Shamus! Where is thy bluff?


Philip Marlowe, favourite protagonist (and arguably alter ego) of Raymond Chandler, never seems to get the whole story from his clients. The case handed to him by the uppity lawyer representing anonymous Washington big-shots seems no different, although right from the start it's clear that someone is holding back. Who's the dame he's meant to follow from the train station? What's she running from? What has local spiv Larry Mitchell found out about her, and did he or didn't he appear, briefly, with a bullet in his heart on her balcony? What did Henry Clarendon IV see? What did the car-park attendant see? More importantly, what did his parrot see? And will he talk?
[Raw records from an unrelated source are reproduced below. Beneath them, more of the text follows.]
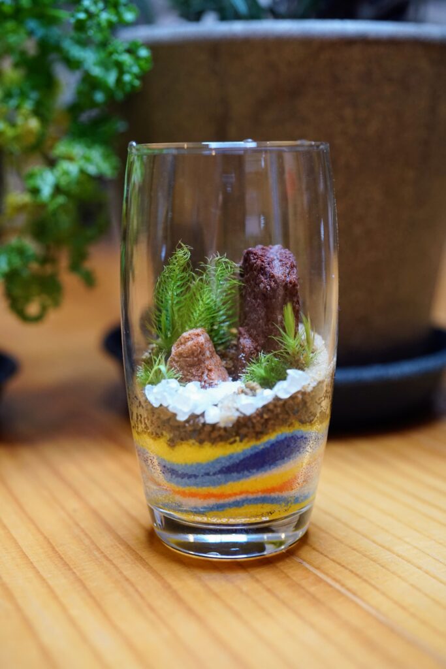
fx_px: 929
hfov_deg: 27.0
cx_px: 223
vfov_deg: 39.6
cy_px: 334
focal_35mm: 50
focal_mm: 50
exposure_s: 1/60
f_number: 4
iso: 1600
Chandler's plots are notoriously complicated. The Big Sleep never actually made sense, whoever the reader decided at the end the real killer was: there was always one death outstanding. In addition, Chandler's---well, Marlowe's---habit of rarely explicitly prejudging other people's actions means that you're left with what Marlowe narrates, and what others say or do, as the only indicators of what's really going on. This is either a hindrance to understanding character motive, or an indispensible element of Chandler's style, depending on your taste. Certainly, more than any other thriller writer, Chandler puts you right in Marlowe's skin, seeing what he sees, hearing what he hears, smelling what he can smell, occasionally thinking what he thinks, but no further than that.

Eventually the plot almost disentangles itself, or at any rate the central thread does. In any other writer---Agatha Christie, say---the sudden introduction of a new character to move the plot along might be criticised. But the centre is never the kernel of a Chandler story; rather, the reader is drawn to the little investigations and interactions that circle around it. Like Columbo, Marlowe entertains us in his journeys, not his destinations. Still, it's fitting that in this, Chandler's last novel, Marlowe finally arrives at the terminus he justly deserves, rather than the one he has always feared. Suddenly, it seems there is a God that shapes our ends; but Marlowe probably wouldn't like to comment, given such flimsy evidence, and Chandler... maybe he knows by now, but dead men don't say nuthin.